The present invention relates generally to the fabrication of fiber-reinforced plastic (FRP) components using the vacuum-assist-resin-transfer-mold (VARTM) approach, and, more particularly, to an improved method thereof.
In VARTM processing, dry fiber strips, plies, or mats are applied over a mold surface to form a fiber lay up of desired thickness. In addition, one or more closed-cell core layers may be included. A flexible, gas impervious sheet, liner, or bag is placed over the lay up to form a sealed vacuum envelope over the mold. Catalyzed resin is then injected into the mold through a series of disposable supply lines and conduits placed on or adjacent to the fiber lay up and allowed to “wet” the fiber mat to produce a fiber-reinforced plastic laminate.
A major disadvantage of this approach includes long setup times for the injection and vacuum ports/runners. Common practice is to assemble a series of tubes and connectors to a helical spring to create a manifold; see e.g., U.S. Pat. No. 4,902,215, issued to William Seeman on Feb. 20, 1990. This labor-intensive operation requires more up-front effort for fabrication and placement of these manifolds prior to the bagging operations. Another disadvantage is the long mold-filling time, resulting in elevated costs for consumable materials as well as touch labor. For large parts, the flow issue is increasingly problematic with the risk of resin cure prior to total mold fill, resulting in very expensive scrap parts.
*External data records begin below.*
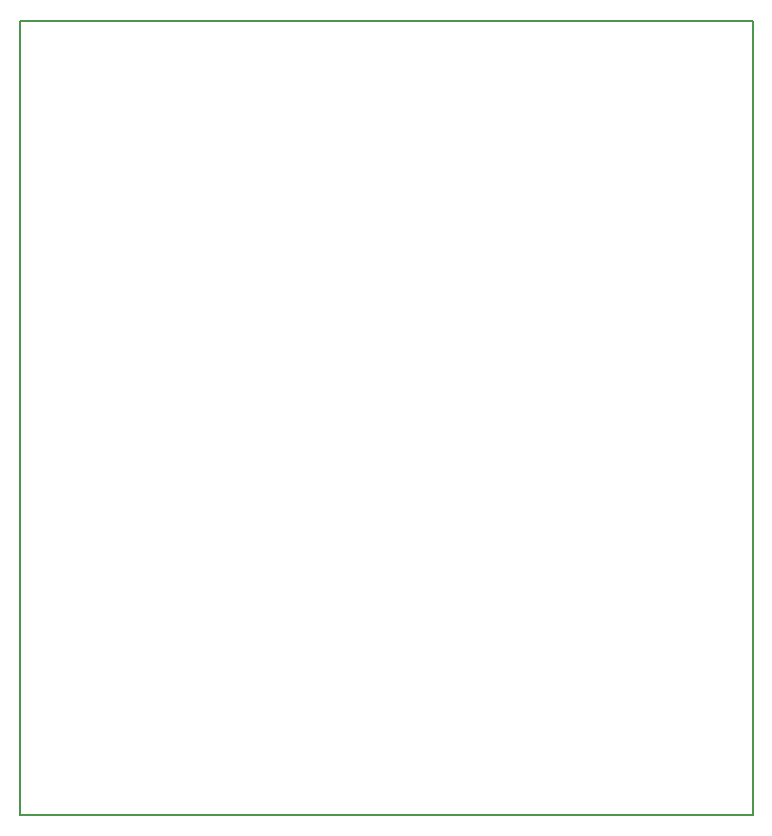
<source format=gm1>
G04 #@! TF.GenerationSoftware,KiCad,Pcbnew,7.0.5*
G04 #@! TF.CreationDate,2023-08-10T16:57:39+02:00*
G04 #@! TF.ProjectId,proto_pico,70726f74-6f5f-4706-9963-6f2e6b696361,rev?*
G04 #@! TF.SameCoordinates,Original*
G04 #@! TF.FileFunction,Profile,NP*
%FSLAX46Y46*%
G04 Gerber Fmt 4.6, Leading zero omitted, Abs format (unit mm)*
G04 Created by KiCad (PCBNEW 7.0.5) date 2023-08-10 16:57:39*
%MOMM*%
%LPD*%
G01*
G04 APERTURE LIST*
G04 #@! TA.AperFunction,Profile*
%ADD10C,0.200000*%
G04 #@! TD*
G04 APERTURE END LIST*
D10*
X136930000Y-86285000D02*
X199009000Y-86285000D01*
X199009000Y-153543000D01*
X136930000Y-153543000D01*
X136930000Y-86285000D01*
M02*

</source>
Conventionally, there have been a number of ways to reduce the time standards associated with the VARTM process. Current techniques call for the use of a distribution media constituted of spaced-apart lines running crisscross one with another forming two sets of parallel lines which act as vertical pillars creating lateral passageways running in the direction of flow; see e.g., U.S. Pat. No. 4,902,215, issued to William Seeman on Feb. 20, 1990. Another design employs the use of resin conduits integral to a reusable silicone bag; see e.g., U.S. Pat. No. 5,316,462, issued to William Seeman on May 31, 1994.
Each of these techniques has drawbacks. A distribution media with lateral passageways provides a directionalized flow, leaving a potential for local dry spots throughout the laminate, which may result in costly rework or scrap. A reusable bag with integral resin conduits is specific to the geometry to be fabricated. This approach thereby yields a geometry-specific system, requiring specialized bags for different shapes and sizes. Both techniques increase skill and time requirements to fabricate a resultant article to meet the desired standards for cost and quality.
What is needed is a means of providing a non-directional, high-permeability system for VARTM applications, with a universal, modular, and reusable port-runner device.